Given request A: Extract the stretch of the Noalox forum thread from "# Noalox (anti-oxidant)" through "need to use it." and reproduce it word for word.
Given request B: In the Noalox forum thread, when does raider1 say 110.3(B) requires an antioxidant compound?
Given request C: Continue the Noalox forum thread, starting after its last sentence.

[Document start]

# Noalox (anti-oxidant)



## raider1

110.3(B) you only need to use an antioxidant compound if the manufacturer requires its use. Either the wire manufacture or the equipment manufacture.

Most likely you will not need to use it.

Chris


----------



## kennydmeek

In my world if it's aluminum inspectors want to see it on there. Never seen one look to see if it's actually at point of contact... They just want to see it...


----------



## raider1

kennydmeek said:


> In my world if it's aluminum inspectors want to see it on there. Never seen one look to see if it's actually at point of contact... They just want to see it...


There are lots of inspectors that want to see NoAlox smeared all over the lugs but that does not mean that it is required.

Chris


----------



## BuzzKill

raider1 said:


> There are lots of inspectors that want to see NoAlox smeared all over the lugs but that does not mean that it is required.
> 
> Chris


and to really do it proper, you need to get into the individual conductors of the cable, not just the surface


----------



## McClary’s Electrical

BuzzKill said:


> and to really do it proper, you need to get into the individual conductors of the cable, not just the surface


Yep, that's why I peel the label off all my no ox. The instructions say to work it into the cable using Emory cloth. How many of us do that? I take off the label so an inspector wont pick the bottle up and read it, and then ask if I did that. So all my no ox bottles have no labels...


----------



## raider1

mcclary's electrical said:


> Yep, that's why I peel the label off all my no ox. The instructions say to work it into the cable using Emory cloth. How many of us do that? I take off the label so an inspector wont pick the bottle up and read it, and then ask if I did that. So all my no ox bottles have no labels...

[Document end]
[Supplied records start]

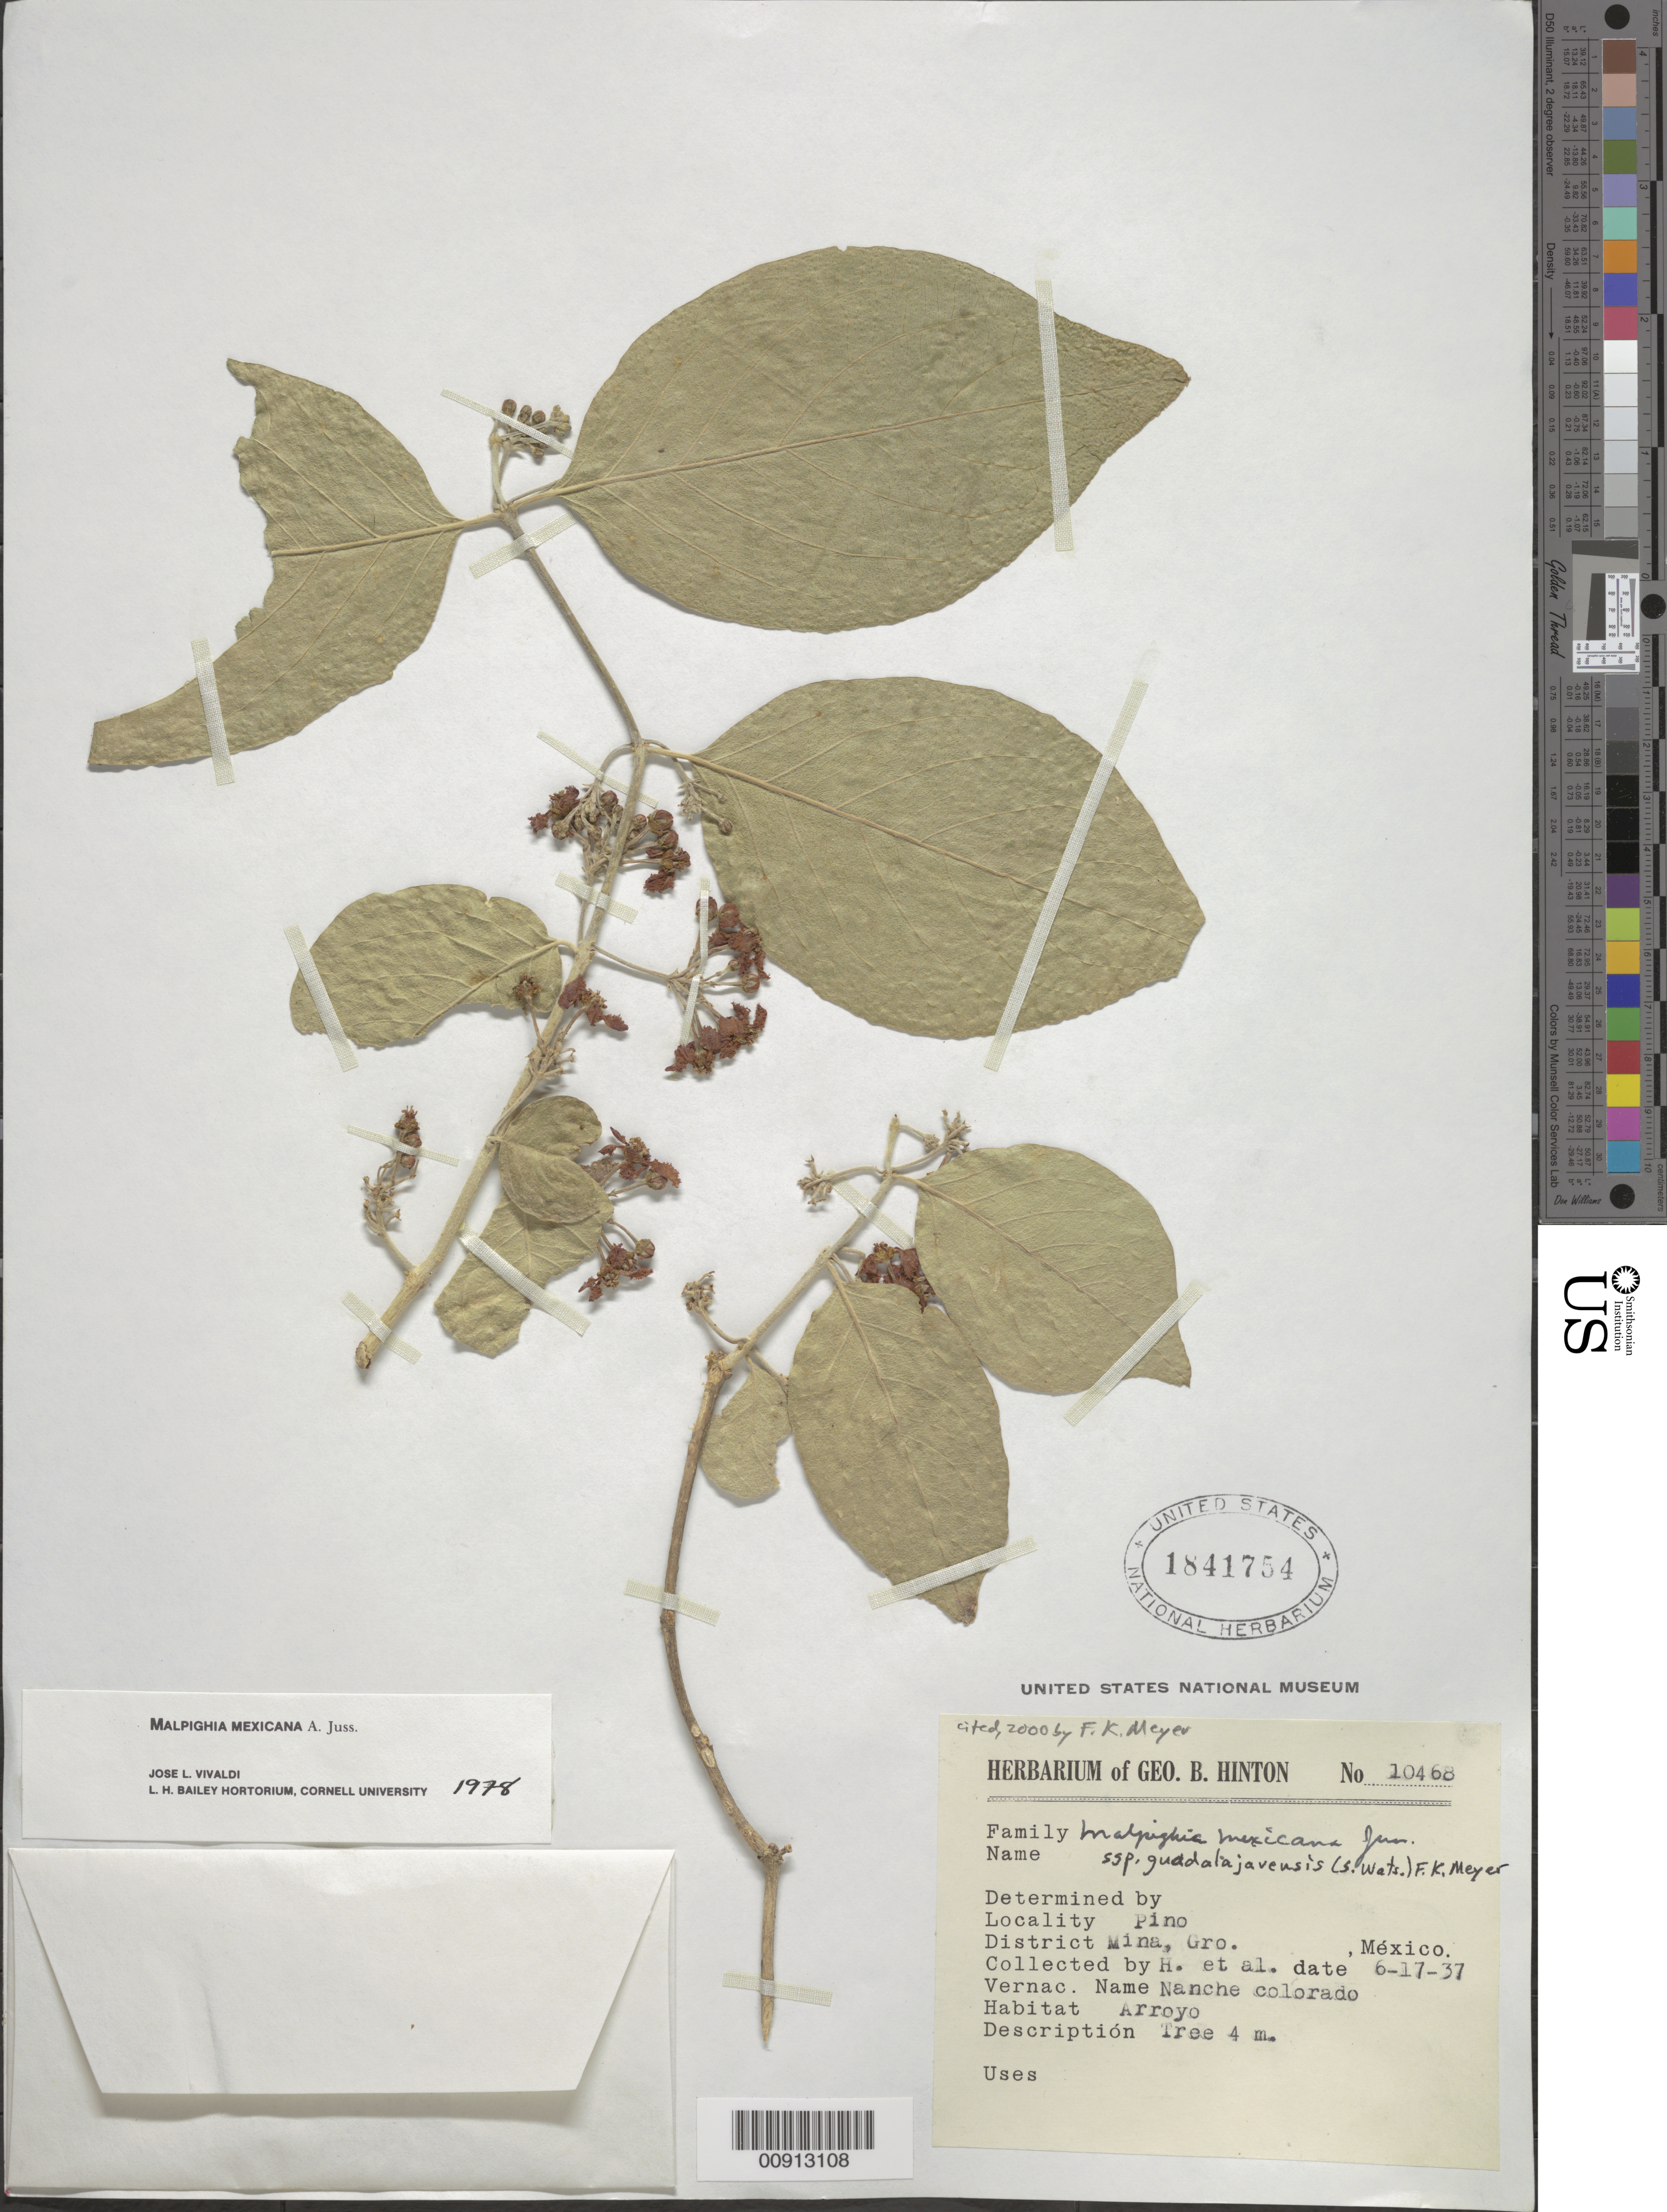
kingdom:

[Supplied records end]
[Supplied records start]

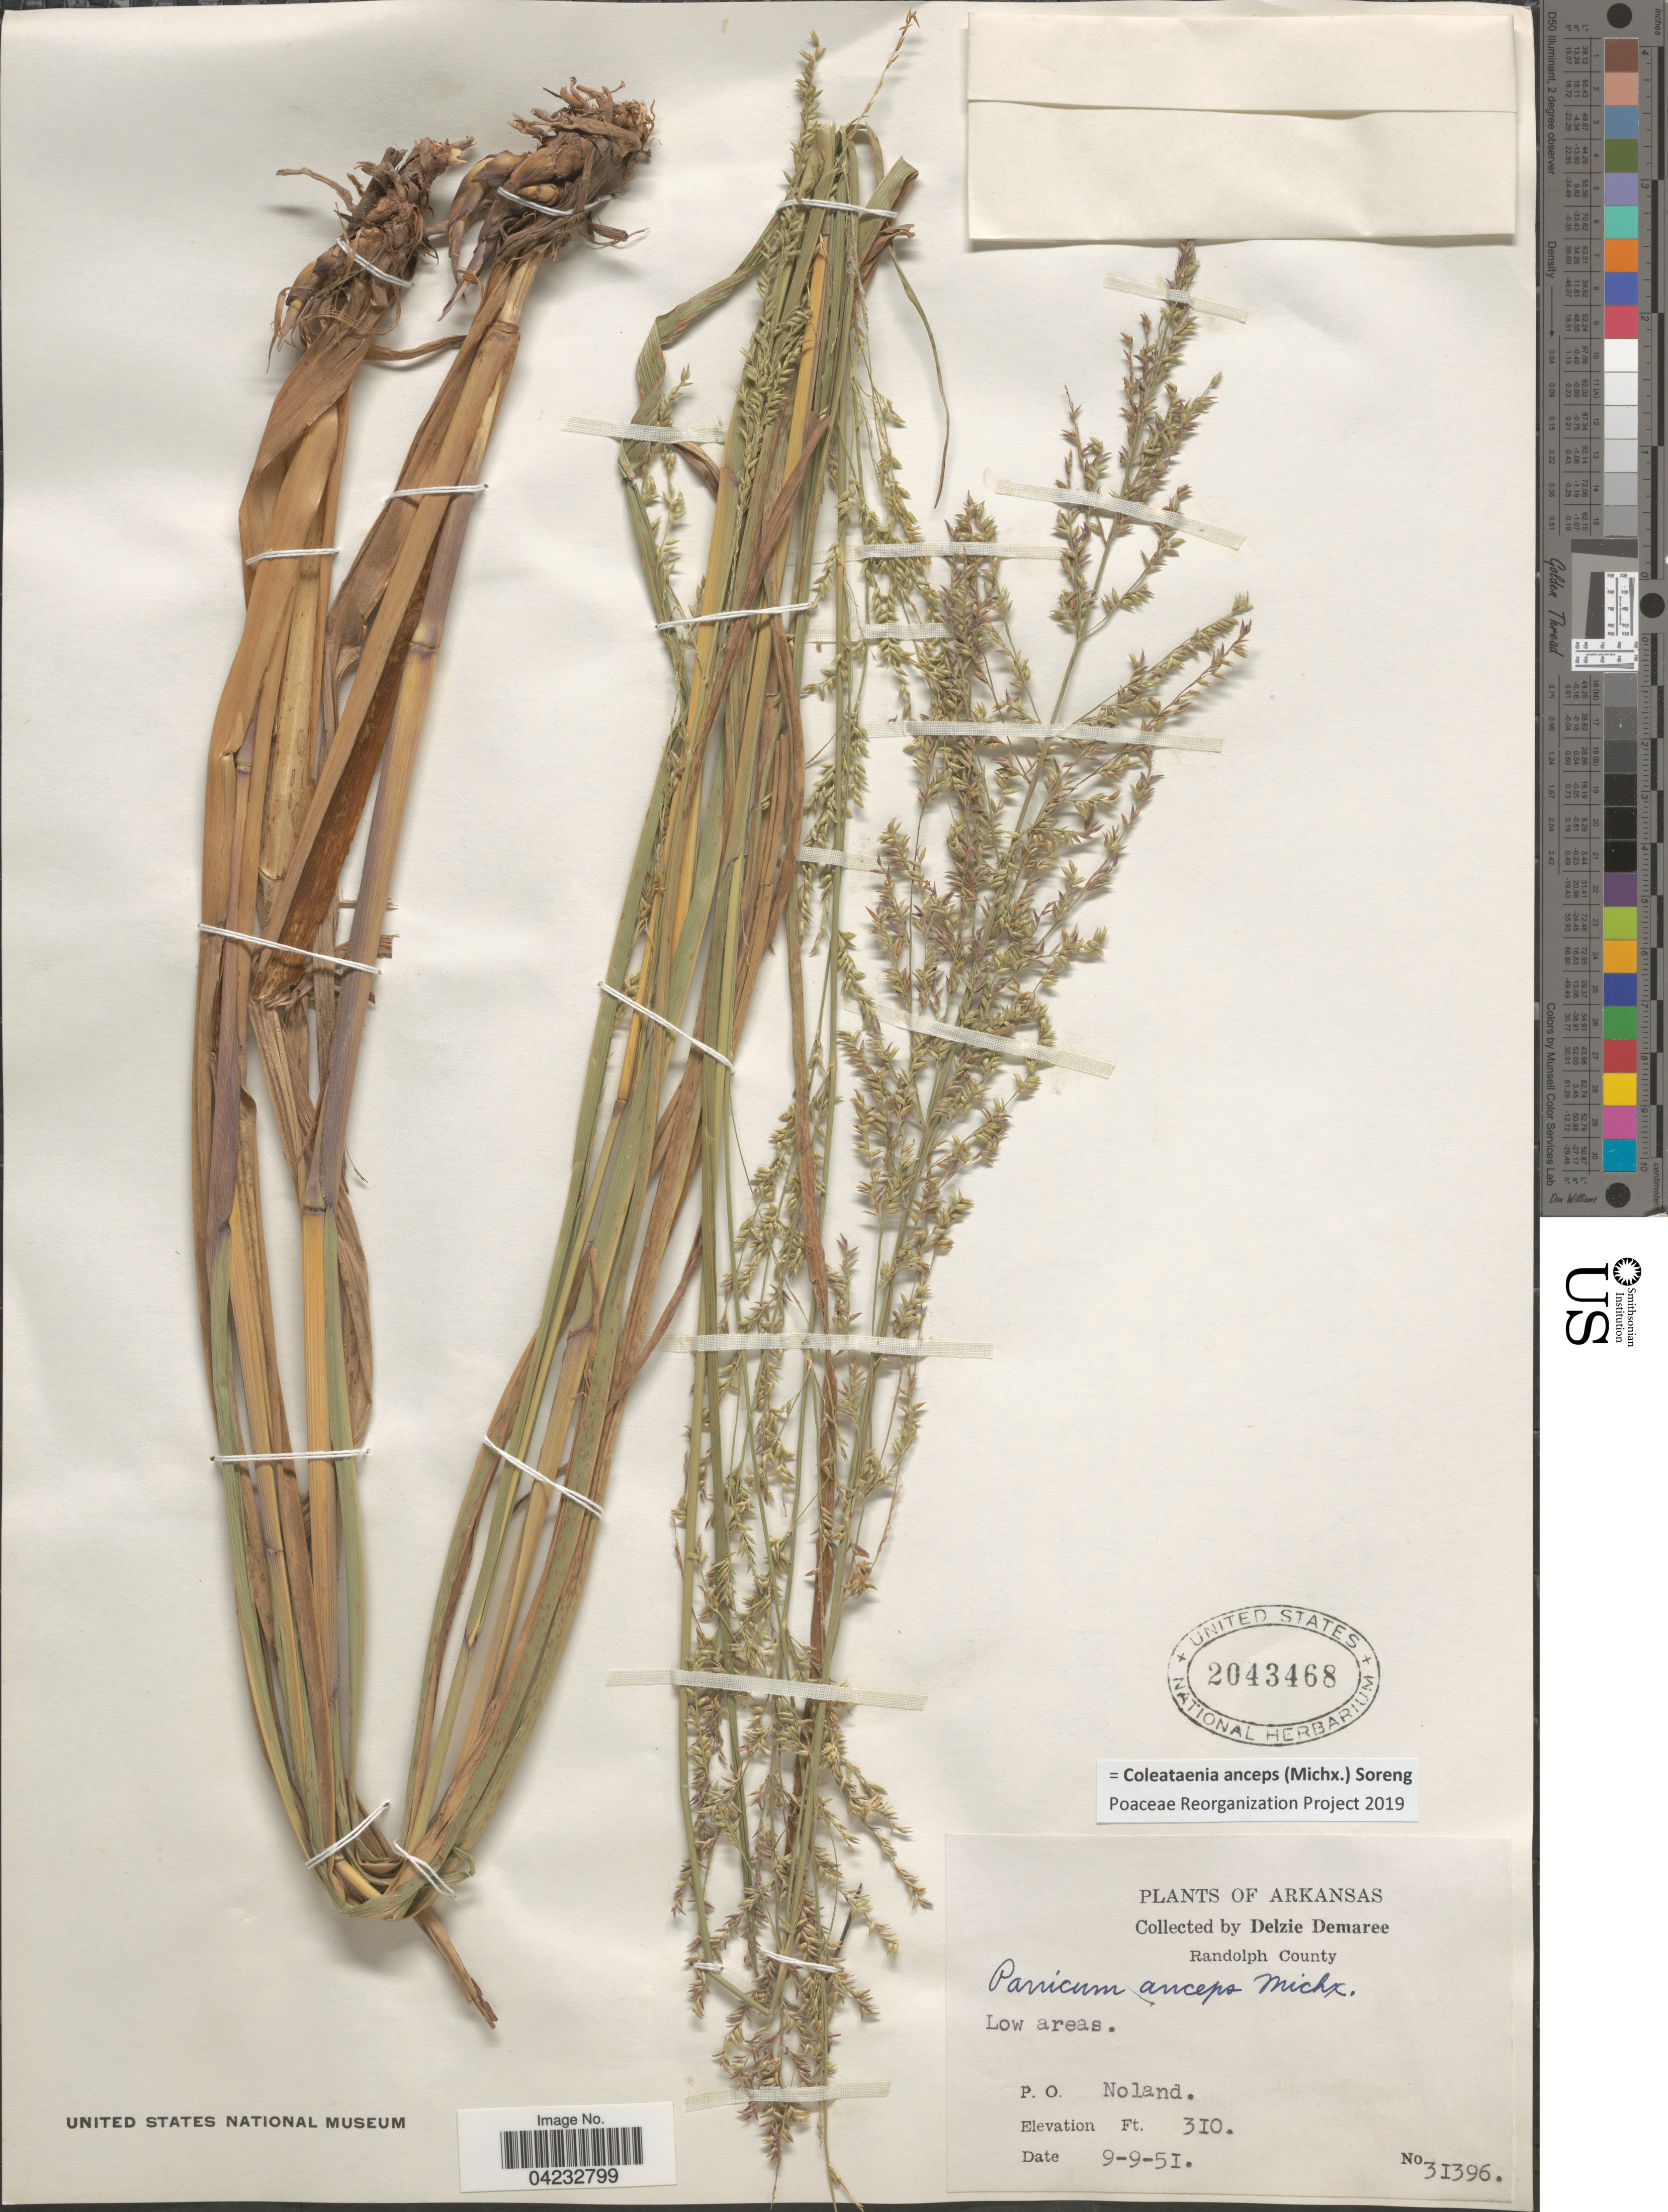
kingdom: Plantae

[Supplied records end]

Task answer A:
# Noalox (anti-oxidant)



## raider1

110.3(B) you only need to use an antioxidant compound if the manufacturer requires its use. Either the wire manufacture or the equipment manufacture.

Most likely you will not need to use it.

Task answer B: Only when the wire manufacturer or the equipment manufacturer requires its use.

Task answer C:
Ask the inspector where NoAlox is required.

I have not seen any new panel manufactures that require the use of an antioxidant compound on the lugs when using Aluminum wire.

Chris


----------



## raider1

BuzzKill said:


> and to really do it proper, you need to get into the individual conductors of the cable, not just the surface


Exactly, I know of inspectors area my area that want to see NoAlox on all aluminum terminations and don't care if someone just applies the stuff on the lug after the wires are terminated.

Gooping antioxidant paste on a terminated lug is a huge waste of time and makes a hell of a mess. But that makes some inspectors all warm and fuzzy and able to sleep at night.

(End Rant)

Chris


----------



## NolaTigaBait

I have used a wire brush to put it on once...It makes a huge mess...I never even use the stuff anymore...but its funny everyone says that, b/c they all want to see it on the lugs like its a code or something...


----------



## nitro71

I dip my aluminum conductors in it. Doesn't cost much and could help some. Why not use it? Aluminum doesn't conduct well when it oxidizes. Compared to copper which does conduct when it oxidizes.


----------



## NolaTigaBait

nitro71 said:


> I dip my aluminum conductors in it. Doesn't cost much and could help some. Why not use it? Aluminum doesn't conduct well when it oxidizes. Compared to copper which does conduct when it oxidizes.


My understanding is doing that really does nothing. You need to use something abrasive to work it into the wire...


----------



## nitro71

NolaTigaBait said:


> My understanding is doing that really does nothing. You need to use something abrasive to work it into the wire...


I don't know, can't hurt. I figure I'm at least decreasing the chance of corrosion. I work the Noalox up to the wire insulation and try to get it on all the wire surface. I like the clearish stuff. The Ideal stuff is pretty nasty.

I've had good luck with coating my battery terminals with Permatex anti corrosion spray. I don't wire brush it on. I know not the same thing but it seems similar.


----------



## Mike in Canada

NolaTigaBait said:


> My understanding is doing that really does nothing. You need to use something abrasive to work it into the wire...


 You're not working it into the wire... you're removing the oxidation layer and the goop is not allowing it to re-form.


----------



## NolaTigaBait

Mike in Canada said:


> You're not working it into the wire... you're removing the oxidation layer and the goop is not allowing it to re-form.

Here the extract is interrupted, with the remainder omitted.